Когда-то он снимал по пятьдесят фильмов в год. Публика в кинотеатрах, возникших в двух столицах так же быстро, как грибы летом после дождя, прихотливостью не отличалась. Главной задачей было хотя бы количественно вытеснить с внутреннего рынка конкурентов с «Гомона», «Братьев Патэ» и «Теофиля Готье». С началом военных действий это стало несравненно легче, учитывая, что германские картины полностью сошли с дистанции, а французские — поступали с перебоями.

Он разнообразил сюжеты, отправлял съемочные группы на театр военных действий, начал демонстрировать в кинотеатрах настоящие воздушные баталии, танковые атаки, не забывая тем не менее сдабривать эту продукцию мелодрамами, которые вызывали у слишком впечатлительных дам слезы.

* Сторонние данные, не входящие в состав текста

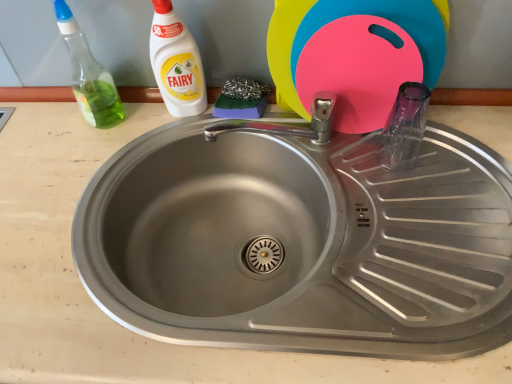
Question: Should I look upward or downward to see transparent glass bottle at right?

Choices:
 (A) up
 (B) down

Answer: (A)

Question: From the image's perspective, is pink plastic cutting board at upper right beneath white plastic bottle at upper left, which is counted as the 1th cleaning product, starting from the right?

Choices:
 (A) no
 (B) yes

Answer: (A)

Question: Is pink plastic cutting board at upper right positioned far away from white plastic bottle at upper left, which is counted as the 1th cleaning product, starting from the right?

Choices:
 (A) no
 (B) yes

Answer: (A)

Question: Would you say pink plastic cutting board at upper right contains white plastic bottle at upper left, which is counted as the 1th cleaning product, starting from the right?

Choices:
 (A) yes
 (B) no

Answer: (B)

Question: Does pink plastic cutting board at upper right have a lesser width compared to white plastic bottle at upper left, placed as the 2th cleaning product when sorted from left to right?

Choices:
 (A) yes
 (B) no

Answer: (B)

Question: Considering the relative positions of pink plastic cutting board at upper right and white plastic bottle at upper left, which is counted as the 1th cleaning product, starting from the right, in the image provided, is pink plastic cutting board at upper right to the right of white plastic bottle at upper left, which is counted as the 1th cleaning product, starting from the right, from the viewer's perspective?

Choices:
 (A) no
 (B) yes

Answer: (B)

Question: From the image's perspective, is pink plastic cutting board at upper right over white plastic bottle at upper left, which is counted as the 1th cleaning product, starting from the right?

Choices:
 (A) yes
 (B) no

Answer: (A)

Question: Considering the relative positions of stainless steel sink at center and pink plastic cutting board at upper right in the image provided, is stainless steel sink at center to the right of pink plastic cutting board at upper right from the viewer's perspective?

Choices:
 (A) no
 (B) yes

Answer: (A)

Question: Does stainless steel sink at center turn towards pink plastic cutting board at upper right?

Choices:
 (A) no
 (B) yes

Answer: (A)

Question: Is stainless steel sink at center thinner than pink plastic cutting board at upper right?

Choices:
 (A) no
 (B) yes

Answer: (A)

Question: Is stainless steel sink at center not inside pink plastic cutting board at upper right?

Choices:
 (A) yes
 (B) no

Answer: (A)

Question: Does stainless steel sink at center come behind pink plastic cutting board at upper right?

Choices:
 (A) yes
 (B) no

Answer: (B)

Question: Is stainless steel sink at center to the left of pink plastic cutting board at upper right from the viewer's perspective?

Choices:
 (A) yes
 (B) no

Answer: (A)

Question: Is transparent glass bottle at right thinner than pink plastic cutting board at upper right?

Choices:
 (A) no
 (B) yes

Answer: (B)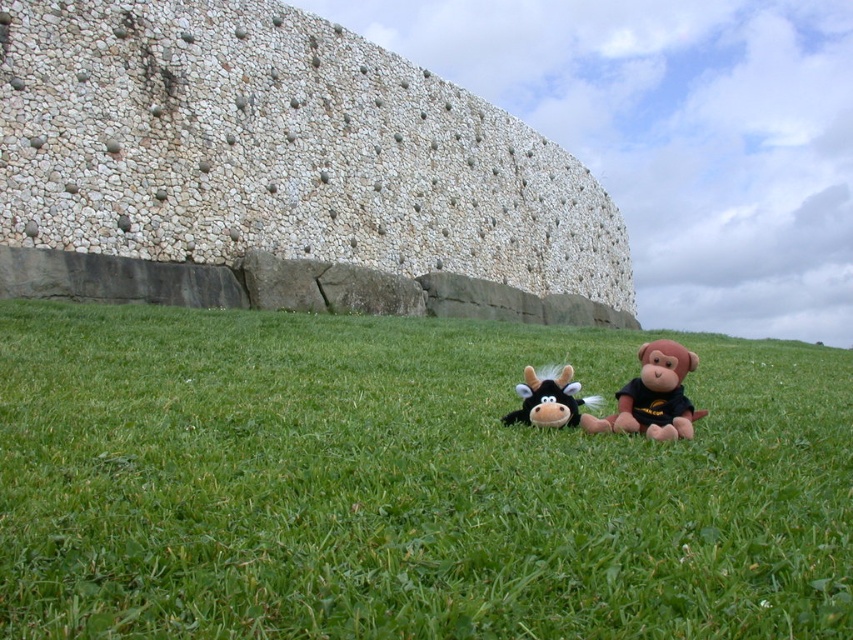
Between green grass at center and white stonework at center, which one has more height?

With more height is white stonework at center.

Describe the element at coordinates (404, 483) in the screenshot. The image size is (853, 640). I see `green grass at center` at that location.

Where is `green grass at center`? The image size is (853, 640). green grass at center is located at coordinates (404, 483).

Who is more forward, [630,417] or [549,410]?

Point [630,417]

Does brown plush monkey at lower right appear on the left side of black plush cow at center?

In fact, brown plush monkey at lower right is to the right of black plush cow at center.

The image size is (853, 640). I want to click on brown plush monkey at lower right, so click(653, 396).

Can you confirm if green grass at center is bigger than brown plush monkey at lower right?

Yes.

Measure the distance from green grass at center to brown plush monkey at lower right.

green grass at center is 20.66 feet from brown plush monkey at lower right.

Does point (697, 340) come closer to viewer compared to point (666, 419)?

That is False.

The width and height of the screenshot is (853, 640). In order to click on green grass at center in this screenshot , I will do `click(404, 483)`.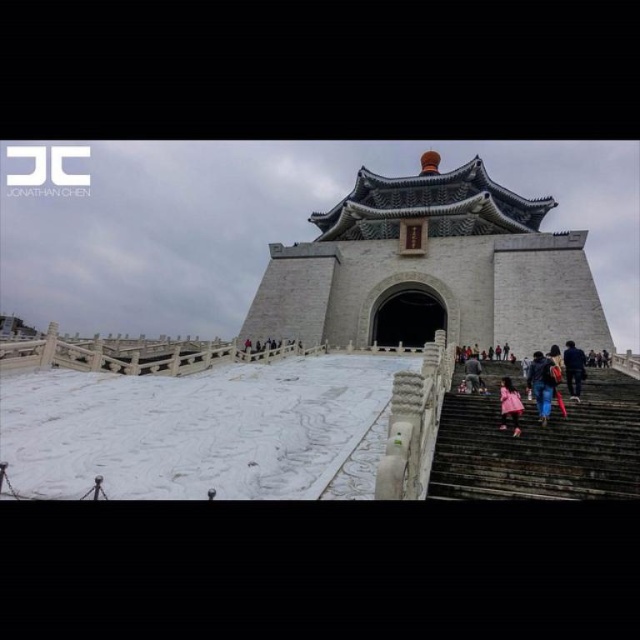
Does pink fabric at stairs right appear under dark blue jeans at lower right?

Correct, pink fabric at stairs right is located below dark blue jeans at lower right.

This screenshot has width=640, height=640. Describe the element at coordinates (509, 404) in the screenshot. I see `pink fabric at stairs right` at that location.

Find the location of `pink fabric at stairs right`. pink fabric at stairs right is located at coordinates (509, 404).

Between pink fabric at stairs right and pink fabric at lower center, which one is positioned higher?

Positioned higher is pink fabric at lower center.

Which is behind, point (500, 384) or point (476, 372)?

Point (476, 372)

Which is behind, point (500, 413) or point (474, 372)?

Positioned behind is point (474, 372).

At what (x,y) coordinates should I click in order to perform the action: click on pink fabric at stairs right. Please return your answer as a coordinate pair (x, y). This screenshot has height=640, width=640. Looking at the image, I should click on point(509,404).

Can you confirm if white stone tower at center is positioned to the left of dark blue jeans at lower right?

Indeed, white stone tower at center is positioned on the left side of dark blue jeans at lower right.

Can you confirm if white stone tower at center is taller than dark blue jeans at lower right?

Yes.

Is point (438, 234) less distant than point (573, 353)?

No, (438, 234) is behind (573, 353).

Image resolution: width=640 pixels, height=640 pixels. I want to click on white stone tower at center, so click(429, 268).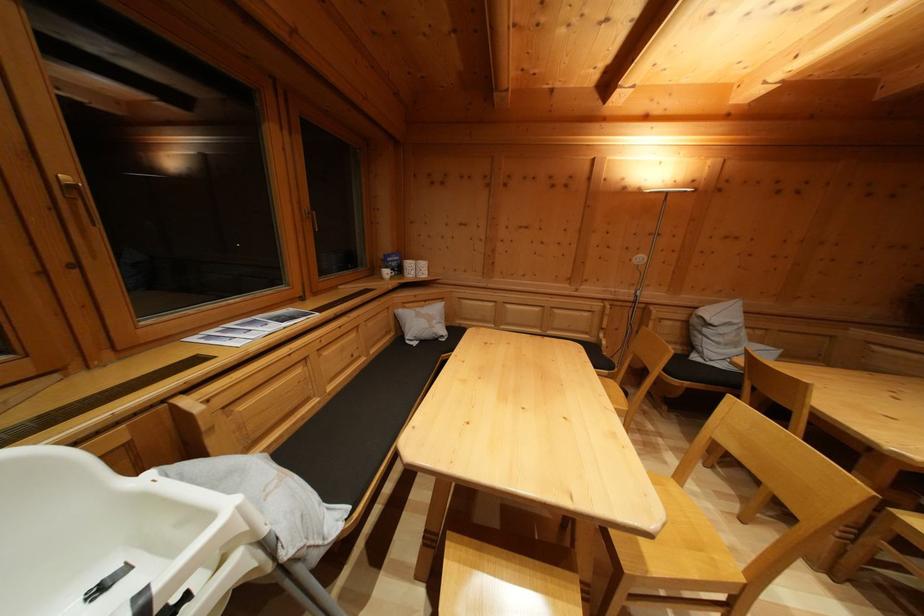
Image resolution: width=924 pixels, height=616 pixels. Describe the element at coordinates (78, 196) in the screenshot. I see `a golden window handle` at that location.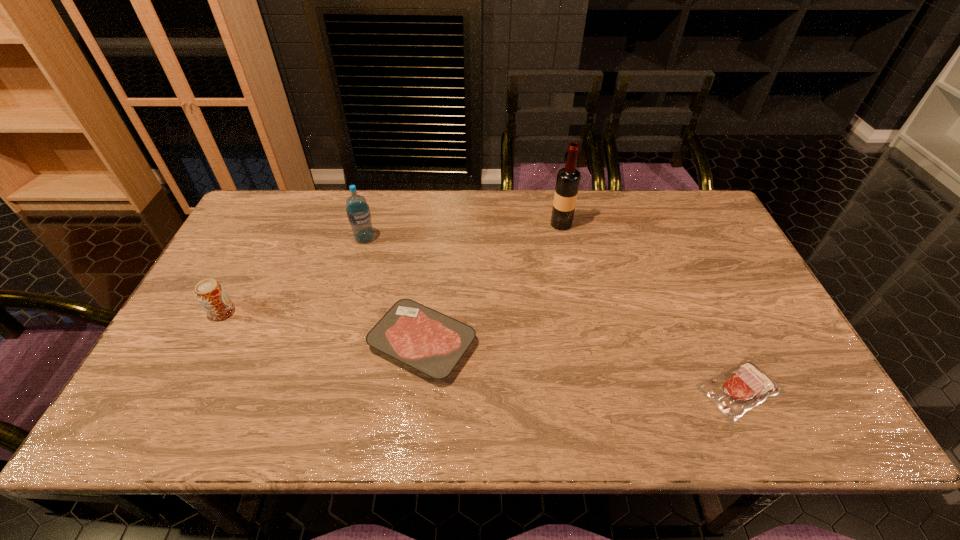
The height and width of the screenshot is (540, 960). I want to click on free space located 0.100m on the front of the tallest object, so click(x=566, y=252).

Locate an element on the screen. This screenshot has width=960, height=540. vacant space situated on the front of the second tallest object is located at coordinates (340, 329).

Where is `free space located 0.270m on the back of the leftmost object`? This screenshot has width=960, height=540. free space located 0.270m on the back of the leftmost object is located at coordinates (262, 238).

Where is `free space located on the right of the left steak`? Image resolution: width=960 pixels, height=540 pixels. free space located on the right of the left steak is located at coordinates (512, 343).

Identify the location of vacant point located 0.170m on the back of the shortest object. The height and width of the screenshot is (540, 960). (701, 303).

Identify the location of wine bottle at the far edge. The height and width of the screenshot is (540, 960). (568, 179).

Identify the location of water bottle at the far edge. The width and height of the screenshot is (960, 540). (358, 212).

In order to click on object present at the near edge in this screenshot , I will do `click(734, 392)`.

The height and width of the screenshot is (540, 960). Find the location of `object that is at the left edge`. object that is at the left edge is located at coordinates (210, 293).

Image resolution: width=960 pixels, height=540 pixels. Identify the location of object that is positioned at the right edge. (734, 392).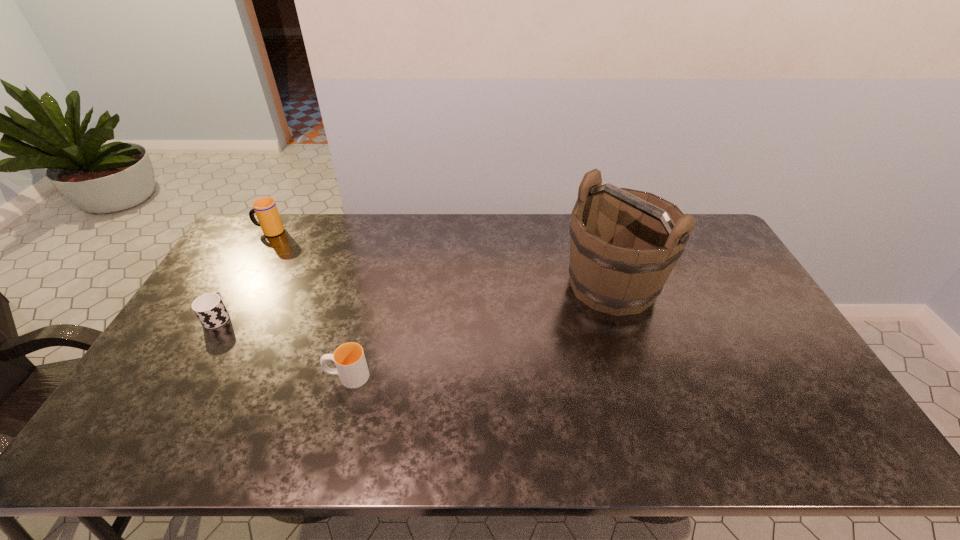
The height and width of the screenshot is (540, 960). I want to click on vacant region that satisfies the following two spatial constraints: 1. with the handle on the side of the nearest cup; 2. on the right side of the tallest object, so click(x=372, y=285).

The width and height of the screenshot is (960, 540). In order to click on vacant area in the image that satisfies the following two spatial constraints: 1. on the side of the shortest object with the handle; 2. on the left side of the rightmost object in this screenshot , I will do `click(237, 285)`.

The height and width of the screenshot is (540, 960). Identify the location of vacant space that satisfies the following two spatial constraints: 1. on the side of the shortest cup with the handle; 2. on the left side of the tallest object. (237, 285).

This screenshot has width=960, height=540. Identify the location of free space that satisfies the following two spatial constraints: 1. with the handle on the side of the third tallest object; 2. on the back side of the bucket. (372, 285).

Where is `free space that satisfies the following two spatial constraints: 1. on the side of the shortest cup with the handle; 2. on the side of the tallest cup with the handle`? Image resolution: width=960 pixels, height=540 pixels. free space that satisfies the following two spatial constraints: 1. on the side of the shortest cup with the handle; 2. on the side of the tallest cup with the handle is located at coordinates (269, 231).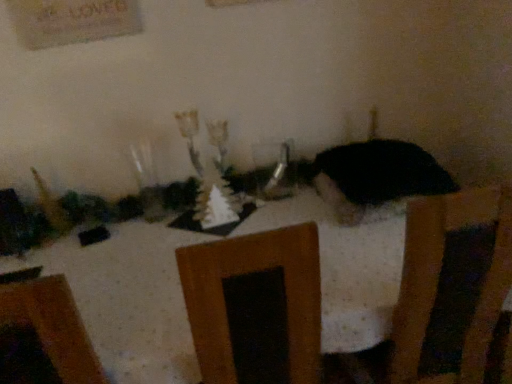
Measure the distance between white dotted tablecloth at center and camera.

white dotted tablecloth at center and camera are 31.97 inches apart.

Measure the distance between clear glass vase at center and camera.

The depth of clear glass vase at center is 5.83 feet.

The height and width of the screenshot is (384, 512). I want to click on white dotted tablecloth at center, so click(x=144, y=299).

Between clear glass vase at center and black matte cat at center, which one has more height?

Standing taller between the two is clear glass vase at center.

From the image's perspective, between clear glass vase at center and black matte cat at center, who is located below?

black matte cat at center.

This screenshot has height=384, width=512. In order to click on tableware above the black matte cat at center (from a real-world perspective) in this screenshot , I will do `click(272, 171)`.

How many degrees apart are the facing directions of white dotted tablecloth at center and clear glass vase at center?

6.44 degrees.

From the image's perspective, between white dotted tablecloth at center and clear glass vase at center, who is located below?

white dotted tablecloth at center appears lower in the image.

Where is `furniture that appears in front of the clear glass vase at center`? furniture that appears in front of the clear glass vase at center is located at coordinates 144,299.

Between white dotted tablecloth at center and clear glass vase at center, which one has smaller size?

clear glass vase at center is smaller.

From a real-world perspective, which is physically below, black matte cat at center or white dotted tablecloth at center?

white dotted tablecloth at center.

Find the location of `animal above the white dotted tablecloth at center (from a real-world perspective)`. animal above the white dotted tablecloth at center (from a real-world perspective) is located at coordinates (376, 176).

Can you confirm if black matte cat at center is taller than white dotted tablecloth at center?

No, black matte cat at center is not taller than white dotted tablecloth at center.

Considering the relative sizes of black matte cat at center and white dotted tablecloth at center in the image provided, is black matte cat at center bigger than white dotted tablecloth at center?

No.

Which is nearer, (355, 189) or (274, 175)?

Clearly, point (355, 189) is closer to the camera than point (274, 175).

How different are the orientations of black matte cat at center and clear glass vase at center in degrees?

4.63 degrees.

Would you say black matte cat at center is outside clear glass vase at center?

black matte cat at center is positioned outside clear glass vase at center.

Where is `tableware located above the black matte cat at center (from the image's perspective)`? The height and width of the screenshot is (384, 512). tableware located above the black matte cat at center (from the image's perspective) is located at coordinates (272, 171).

Relative to white dotted tablecloth at center, is clear glass vase at center in front or behind?

Clearly, clear glass vase at center is behind white dotted tablecloth at center.

From the picture: Which of these two, clear glass vase at center or white dotted tablecloth at center, stands taller?

Standing taller between the two is white dotted tablecloth at center.

Are clear glass vase at center and white dotted tablecloth at center making contact?

clear glass vase at center is not next to white dotted tablecloth at center, and they're not touching.

Looking at this image, between clear glass vase at center and white dotted tablecloth at center, which one appears on the right side from the viewer's perspective?

clear glass vase at center.

You are a GUI agent. You are given a task and a screenshot of the screen. Output one action in this format:
    pyautogui.click(x=<x>, y=<y>)
    Task: Click on the animal lying above the white dotted tablecloth at center (from the image's perspective)
    The width and height of the screenshot is (512, 384).
    Given the screenshot: What is the action you would take?
    pyautogui.click(x=376, y=176)

Is black matte cat at center at the back of white dotted tablecloth at center?

That's not correct — white dotted tablecloth at center is not looking away from black matte cat at center.

Can you tell me how much white dotted tablecloth at center and black matte cat at center differ in facing direction?

They differ by 1.81 degrees in their facing directions.

Measure the distance from white dotted tablecloth at center to black matte cat at center.

A distance of 14.51 inches exists between white dotted tablecloth at center and black matte cat at center.

Image resolution: width=512 pixels, height=384 pixels. I want to click on animal on the right of clear glass vase at center, so [376, 176].

Find the location of a particular element. The width and height of the screenshot is (512, 384). furniture below the clear glass vase at center (from a real-world perspective) is located at coordinates (144, 299).

Estimate the real-world distances between objects in this image. Which object is further from white dotted tablecloth at center, black matte cat at center or clear glass vase at center?

clear glass vase at center.

Looking at the image, which one is located closer to clear glass vase at center, black matte cat at center or white dotted tablecloth at center?

black matte cat at center lies closer to clear glass vase at center than the other object.

Estimate the real-world distances between objects in this image. Which object is closer to white dotted tablecloth at center, clear glass vase at center or black matte cat at center?

black matte cat at center is positioned closer to the anchor white dotted tablecloth at center.

Considering their positions, is clear glass vase at center positioned closer to black matte cat at center than white dotted tablecloth at center?

Based on the image, clear glass vase at center appears to be nearer to black matte cat at center.

From the image, which object appears to be nearer to black matte cat at center, white dotted tablecloth at center or clear glass vase at center?

Among the two, clear glass vase at center is located nearer to black matte cat at center.

In the scene shown: Based on their spatial positions, is white dotted tablecloth at center or black matte cat at center further from clear glass vase at center?

white dotted tablecloth at center lies further to clear glass vase at center than the other object.

Find the location of a particular element. Image resolution: width=512 pixels, height=384 pixels. animal between white dotted tablecloth at center and clear glass vase at center from front to back is located at coordinates 376,176.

Он экспериментировал, совмещал документальные съемки с художественными, размышлял — как добиться натуральности, чтобы движения актеров стали естественными, а не театральными.

После окончания войны Томчин наконец-то взялся за осуществление своей мечты. Перво-наперво он отправился в академию естественных наук, где попробовал узнать — с кем можно проконсультироваться по интересующему его вопросу. На него посмотрели сперва с удивлением, потом с улыбкой, а просьбу эту восприняли как шутку.

— Тут я вам не помощник. Более важными вопросами заниматься приходится, — сказал суховатый старичок, к которому Томчин попал на прием, — боюсь… — он точно вспомнил что-то, повеселел. — А впрочем, что я говорю. Отправляйтесь в Калугу. Найдите Циолковского. Он все знает. Сейчас дам его адрес. И вот еще что — не так давно заходил ко мне молодой человек. Тоже грезит межпланетными полетами. Визитку свою оставил. Я ее поищу. Если не выкинул — вам отдам. С ним пообщайтесь. Может, чего полезного для себя почерпнете.

Старичок порылся в столе, выдвигая поочередно все его ящики. Когда он дошел до последнего, у Томчина почти не осталось надежд, что визитка будет найдена.

— Вот она, — сказал старичок, протягивая визитку.

— Николай Георгиевич Шагрей, — прочитал вслух Томчин, — спасибо вам большое.

— А вот и адрес Циолковского.

— Спасибо.

— Извините, что более ничем помочь вам не могу.

— О, знали бы вы, как помогли мне.

На этом они, к взаимной радости, расстались.

Томчин чуть двинулся телом вперед, навис над столом, почти лег на него, а край врезался в грудь, из-за чего дышать стало неудобно, дотянулся до телефона, сорвал трубку, точно обезглавил. Телефонная трубка соединялась с корпусом скрутившимся в спираль тонким резиновым проводом, похожим на очень важную артерию в человеческом теле. Томчин несколько раз нажал на рычажок.

— Соедините меня, пожалуйста, с Шагреем.

Сказал он это с придыханием, будто у него астма, откинулся назад, уперся в спинку кресла. Сидеть стало посвободнее. Он сделал несколько глубоких вздохов, упиваясь ими. Следующие слова дались ему необычайно легко, потому что не находили уже никаких препятствий, мешавших выбраться им на свободу.